Among them were hundreds of people living in the Apada returnee camp outside Aweil.
South Sudanese who fled during the long civil war, and have returned in their droves since the comprehensive peace agreement was signed in 2005, have been unable to find work or attend school since they came back -- because they don't have national ID cards.
A national ID, shown behind this South Sudanese passport, is required for getting a job or applying to university in South Sudan.
The IDs are required for most jobs, to sit exams, and to apply to university. But they usually cost 45 South Sudanese pounds, or about 11 U.S. dollars, and many South Sudanese can't afford that sort of outlay.
The gross national income in South Sudan is around three US dollars a day, but in the camps, many people have no income at all.
UNHCR officials started working this month with the chiefs of the returnee camps around Aweil to collect the names of the most vulnerable before handing out free IDs to them on Tuesday.

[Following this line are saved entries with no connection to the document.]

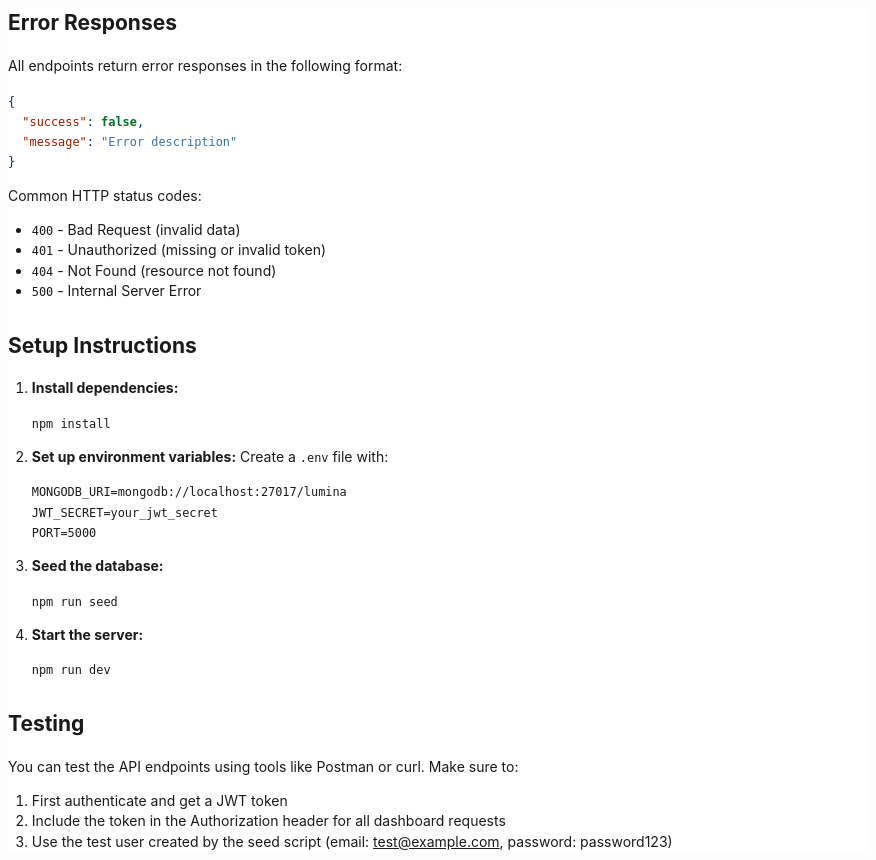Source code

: ## Error Responses

All endpoints return error responses in the following format:

```json
{
  "success": false,
  "message": "Error description"
}
```

Common HTTP status codes:
- `400` - Bad Request (invalid data)
- `401` - Unauthorized (missing or invalid token)
- `404` - Not Found (resource not found)
- `500` - Internal Server Error

## Setup Instructions

1. **Install dependencies:**
   ```bash
   npm install
   ```

2. **Set up environment variables:**
   Create a `.env` file with:
   ```
   MONGODB_URI=mongodb://localhost:27017/lumina
   JWT_SECRET=your_jwt_secret
   PORT=5000
   ```

3. **Seed the database:**
   ```bash
   npm run seed
   ```

4. **Start the server:**
   ```bash
   npm run dev
   ```

## Testing

You can test the API endpoints using tools like Postman or curl. Make sure to:

1. First authenticate and get a JWT token
2. Include the token in the Authorization header for all dashboard requests
3. Use the test user created by the seed script (email: test@example.com, password: password123) 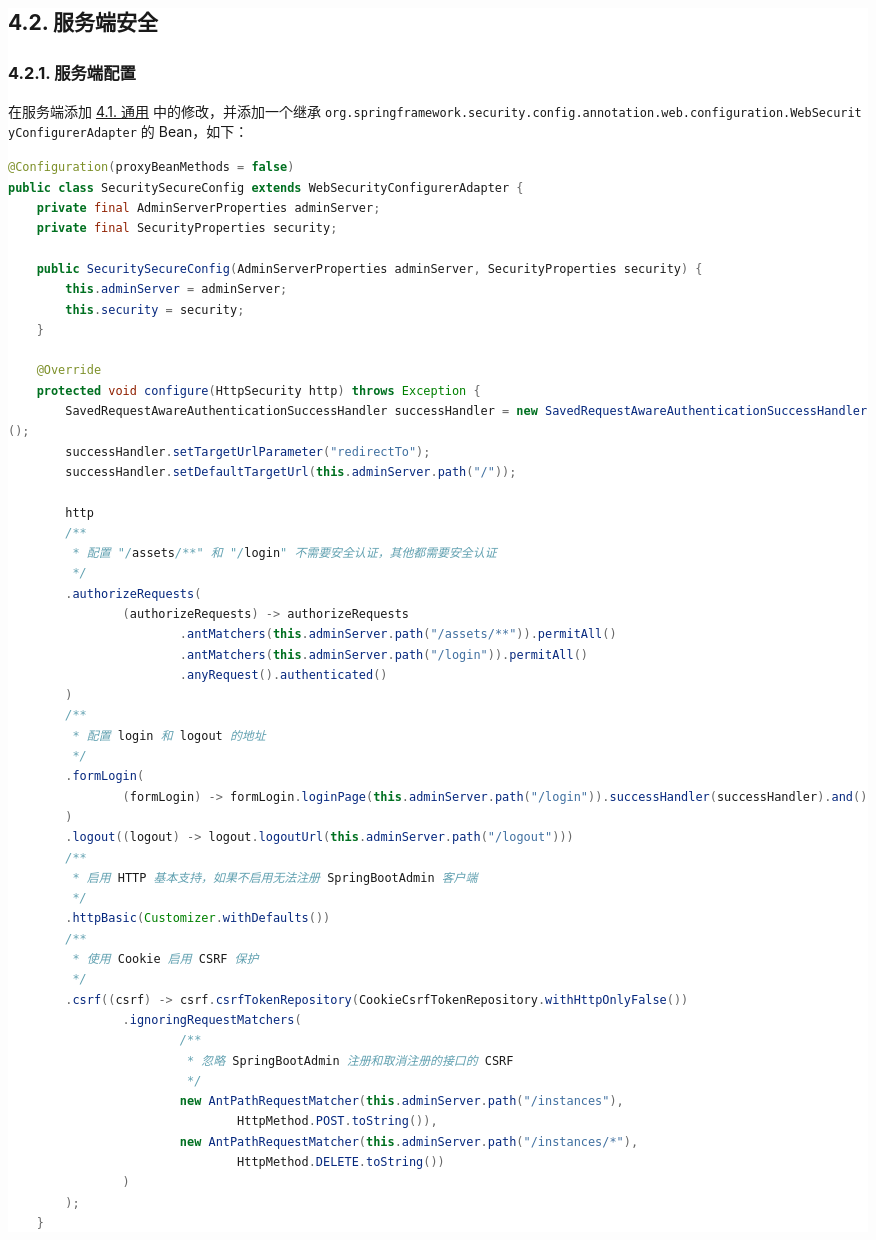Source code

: ## 4.2. 服务端安全

### 4.2.1. 服务端配置

在服务端添加 [4.1. 通用](#4.1.-通用) 中的修改，并添加一个继承 `org.springframework.security.config.annotation.web.configuration.WebSecurityConfigurerAdapter` 的 Bean，如下：

```java
@Configuration(proxyBeanMethods = false)
public class SecuritySecureConfig extends WebSecurityConfigurerAdapter {
    private final AdminServerProperties adminServer;
    private final SecurityProperties security;

    public SecuritySecureConfig(AdminServerProperties adminServer, SecurityProperties security) {
        this.adminServer = adminServer;
        this.security = security;
    }

    @Override
    protected void configure(HttpSecurity http) throws Exception {
        SavedRequestAwareAuthenticationSuccessHandler successHandler = new SavedRequestAwareAuthenticationSuccessHandler();
        successHandler.setTargetUrlParameter("redirectTo");
        successHandler.setDefaultTargetUrl(this.adminServer.path("/"));

        http
        /**
         * 配置 "/assets/**" 和 "/login" 不需要安全认证，其他都需要安全认证
         */
        .authorizeRequests(
                (authorizeRequests) -> authorizeRequests
                        .antMatchers(this.adminServer.path("/assets/**")).permitAll()
                        .antMatchers(this.adminServer.path("/login")).permitAll()
                        .anyRequest().authenticated()
        )
        /**
         * 配置 login 和 logout 的地址
         */
        .formLogin(
                (formLogin) -> formLogin.loginPage(this.adminServer.path("/login")).successHandler(successHandler).and()
        )
        .logout((logout) -> logout.logoutUrl(this.adminServer.path("/logout")))
        /**
         * 启用 HTTP 基本支持，如果不启用无法注册 SpringBootAdmin 客户端
         */
        .httpBasic(Customizer.withDefaults())
        /**
         * 使用 Cookie 启用 CSRF 保护
         */
        .csrf((csrf) -> csrf.csrfTokenRepository(CookieCsrfTokenRepository.withHttpOnlyFalse())
                .ignoringRequestMatchers(
                        /**
                         * 忽略 SpringBootAdmin 注册和取消注册的接口的 CSRF
                         */
                        new AntPathRequestMatcher(this.adminServer.path("/instances"),
                                HttpMethod.POST.toString()),
                        new AntPathRequestMatcher(this.adminServer.path("/instances/*"),
                                HttpMethod.DELETE.toString())
                )
        );
    }

```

Ngong Ngong Atak, 25, was one of the lucky recipients of the coveted card.
“This will make it easier for us to register and sit for exams. Some of us also want to get into university and without [the IDs], we cannot. The UNHCR has been helpful to us,” he said.
Agany Macham, 37, also received an ID. He has been without a job since he returned to South Sudan in 2011 and has had a hard time feeding his family. Now that he has a national ID, he plans to look for work.
The UNHCR handed out 400 national identity cards at Apada camp, and plans to give out several thousand more to returnees in Warrap and Western Bahr el Ghazal states.
More than 700,000 South Sudanese returned from Sudan to South Sudan before a 2010 referendum on independence for the south.
An estimated 230,000 South Sudanese are still in Sudan and want to return to the south, which became independent in July 2011.
Returnees aren't the only ones having problems getting a national ID: last month, the recently opened passport office in Aweil, the state capital of Northern Bahr el Ghazal, stopped issuing the cards.
The reason? Would-be cardholders needed to show a birth certificate to get the cherished ID, but the hospital that issues birth certificates said it has to get them from Juba -- and officials in the national capital were not sending them.